AIM OF THE TASK
Reproduce every line of the records below verbatim, without changing anything.

[Stored items]
• • • • •

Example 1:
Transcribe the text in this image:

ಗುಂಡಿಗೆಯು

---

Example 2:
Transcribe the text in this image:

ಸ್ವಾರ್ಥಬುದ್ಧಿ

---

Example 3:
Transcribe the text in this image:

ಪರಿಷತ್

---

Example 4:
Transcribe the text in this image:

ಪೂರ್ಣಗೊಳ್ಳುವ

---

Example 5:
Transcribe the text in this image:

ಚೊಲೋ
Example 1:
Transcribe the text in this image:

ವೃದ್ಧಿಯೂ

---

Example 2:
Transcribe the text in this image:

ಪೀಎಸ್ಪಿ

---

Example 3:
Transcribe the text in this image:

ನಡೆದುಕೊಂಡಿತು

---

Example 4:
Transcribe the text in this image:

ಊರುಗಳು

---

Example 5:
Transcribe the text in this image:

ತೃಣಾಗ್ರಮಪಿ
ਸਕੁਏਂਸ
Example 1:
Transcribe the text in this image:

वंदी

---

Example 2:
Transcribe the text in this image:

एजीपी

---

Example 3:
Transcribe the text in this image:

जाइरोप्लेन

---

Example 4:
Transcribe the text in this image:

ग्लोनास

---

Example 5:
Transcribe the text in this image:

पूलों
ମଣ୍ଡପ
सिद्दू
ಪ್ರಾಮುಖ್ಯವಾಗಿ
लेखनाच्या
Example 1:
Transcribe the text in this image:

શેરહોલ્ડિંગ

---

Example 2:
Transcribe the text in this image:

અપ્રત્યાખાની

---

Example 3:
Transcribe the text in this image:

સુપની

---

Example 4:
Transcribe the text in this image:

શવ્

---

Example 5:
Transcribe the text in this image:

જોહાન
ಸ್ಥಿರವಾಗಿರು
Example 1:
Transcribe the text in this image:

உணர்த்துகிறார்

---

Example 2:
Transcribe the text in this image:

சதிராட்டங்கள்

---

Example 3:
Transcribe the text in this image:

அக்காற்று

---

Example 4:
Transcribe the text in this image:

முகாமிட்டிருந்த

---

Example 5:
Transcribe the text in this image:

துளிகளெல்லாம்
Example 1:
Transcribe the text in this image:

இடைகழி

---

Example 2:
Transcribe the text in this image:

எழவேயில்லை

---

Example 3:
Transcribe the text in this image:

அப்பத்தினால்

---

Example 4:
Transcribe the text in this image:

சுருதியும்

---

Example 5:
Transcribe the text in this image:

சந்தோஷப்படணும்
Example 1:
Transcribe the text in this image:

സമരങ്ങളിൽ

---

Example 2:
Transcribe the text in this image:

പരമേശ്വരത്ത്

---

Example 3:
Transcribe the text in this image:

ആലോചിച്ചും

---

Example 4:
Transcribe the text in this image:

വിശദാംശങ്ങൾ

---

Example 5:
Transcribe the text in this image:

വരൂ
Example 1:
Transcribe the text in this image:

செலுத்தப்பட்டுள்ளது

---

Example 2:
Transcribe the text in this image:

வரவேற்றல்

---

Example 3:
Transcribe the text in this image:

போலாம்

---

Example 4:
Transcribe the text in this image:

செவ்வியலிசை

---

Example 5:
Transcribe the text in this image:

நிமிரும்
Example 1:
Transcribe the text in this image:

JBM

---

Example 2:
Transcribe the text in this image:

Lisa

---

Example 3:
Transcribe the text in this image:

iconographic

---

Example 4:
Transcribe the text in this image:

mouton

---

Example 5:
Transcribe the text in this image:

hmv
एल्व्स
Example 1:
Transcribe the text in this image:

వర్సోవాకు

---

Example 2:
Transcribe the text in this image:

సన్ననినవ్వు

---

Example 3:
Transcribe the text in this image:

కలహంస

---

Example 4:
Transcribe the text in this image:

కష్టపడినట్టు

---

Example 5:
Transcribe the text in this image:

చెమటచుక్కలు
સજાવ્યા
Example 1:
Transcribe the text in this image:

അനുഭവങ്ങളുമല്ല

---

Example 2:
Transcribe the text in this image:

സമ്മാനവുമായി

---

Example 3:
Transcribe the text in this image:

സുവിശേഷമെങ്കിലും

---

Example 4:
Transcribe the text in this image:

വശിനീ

• • • • •

EXPECTED ANSWER
Example 1:
Transcribe the text in this image:

ಗುಂಡಿಗೆಯು

---

Example 2:
Transcribe the text in this image:

ಸ್ವಾರ್ಥಬುದ್ಧಿ

---

Example 3:
Transcribe the text in this image:

ಪರಿಷತ್

---

Example 4:
Transcribe the text in this image:

ಪೂರ್ಣಗೊಳ್ಳುವ

---

Example 5:
Transcribe the text in this image:

ಚೊಲೋ
Example 1:
Transcribe the text in this image:

ವೃದ್ಧಿಯೂ

---

Example 2:
Transcribe the text in this image:

ಪೀಎಸ್ಪಿ

---

Example 3:
Transcribe the text in this image:

ನಡೆದುಕೊಂಡಿತು

---

Example 4:
Transcribe the text in this image:

ಊರುಗಳು

---

Example 5:
Transcribe the text in this image:

ತೃಣಾಗ್ರಮಪಿ
ਸਕੁਏਂਸ
Example 1:
Transcribe the text in this image:

वंदी

---

Example 2:
Transcribe the text in this image:

एजीपी

---

Example 3:
Transcribe the text in this image:

जाइरोप्लेन

---

Example 4:
Transcribe the text in this image:

ग्लोनास

---

Example 5:
Transcribe the text in this image:

पूलों
ମଣ୍ଡପ
सिद्दू
ಪ್ರಾಮುಖ್ಯವಾಗಿ
लेखनाच्या
Example 1:
Transcribe the text in this image:

શેરહોલ્ડિંગ

---

Example 2:
Transcribe the text in this image:

અપ્રત્યાખાની

---

Example 3:
Transcribe the text in this image:

સુપની

---

Example 4:
Transcribe the text in this image:

શવ્

---

Example 5:
Transcribe the text in this image:

જોહાન
ಸ್ಥಿರವಾಗಿರು
Example 1:
Transcribe the text in this image:

உணர்த்துகிறார்

---

Example 2:
Transcribe the text in this image:

சதிராட்டங்கள்

---

Example 3:
Transcribe the text in this image:

அக்காற்று

---

Example 4:
Transcribe the text in this image:

முகாமிட்டிருந்த

---

Example 5:
Transcribe the text in this image:

துளிகளெல்லாம்
Example 1:
Transcribe the text in this image:

இடைகழி

---

Example 2:
Transcribe the text in this image:

எழவேயில்லை

---

Example 3:
Transcribe the text in this image:

அப்பத்தினால்

---

Example 4:
Transcribe the text in this image:

சுருதியும்

---

Example 5:
Transcribe the text in this image:

சந்தோஷப்படணும்
Example 1:
Transcribe the text in this image:

സമരങ്ങളിൽ

---

Example 2:
Transcribe the text in this image:

പരമേശ്വരത്ത്

---

Example 3:
Transcribe the text in this image:

ആലോചിച്ചും

---

Example 4:
Transcribe the text in this image:

വിശദാംശങ്ങൾ

---

Example 5:
Transcribe the text in this image:

വരൂ
Example 1:
Transcribe the text in this image:

செலுத்தப்பட்டுள்ளது

---

Example 2:
Transcribe the text in this image:

வரவேற்றல்

---

Example 3:
Transcribe the text in this image:

போலாம்

---

Example 4:
Transcribe the text in this image:

செவ்வியலிசை

---

Example 5:
Transcribe the text in this image:

நிமிரும்
Example 1:
Transcribe the text in this image:

JBM

---

Example 2:
Transcribe the text in this image:

Lisa

---

Example 3:
Transcribe the text in this image:

iconographic

---

Example 4:
Transcribe the text in this image:

mouton

---

Example 5:
Transcribe the text in this image:

hmv
एल्व्स
Example 1:
Transcribe the text in this image:

వర్సోవాకు

---

Example 2:
Transcribe the text in this image:

సన్ననినవ్వు

---

Example 3:
Transcribe the text in this image:

కలహంస

---

Example 4:
Transcribe the text in this image:

కష్టపడినట్టు

---

Example 5:
Transcribe the text in this image:

చెమటచుక్కలు
સજાવ્યા
Example 1:
Transcribe the text in this image:

അനുഭവങ്ങളുമല്ല

---

Example 2:
Transcribe the text in this image:

സമ്മാനവുമായി

---

Example 3:
Transcribe the text in this image:

സുവിശേഷമെങ്കിലും

---

Example 4:
Transcribe the text in this image:

വശിനീ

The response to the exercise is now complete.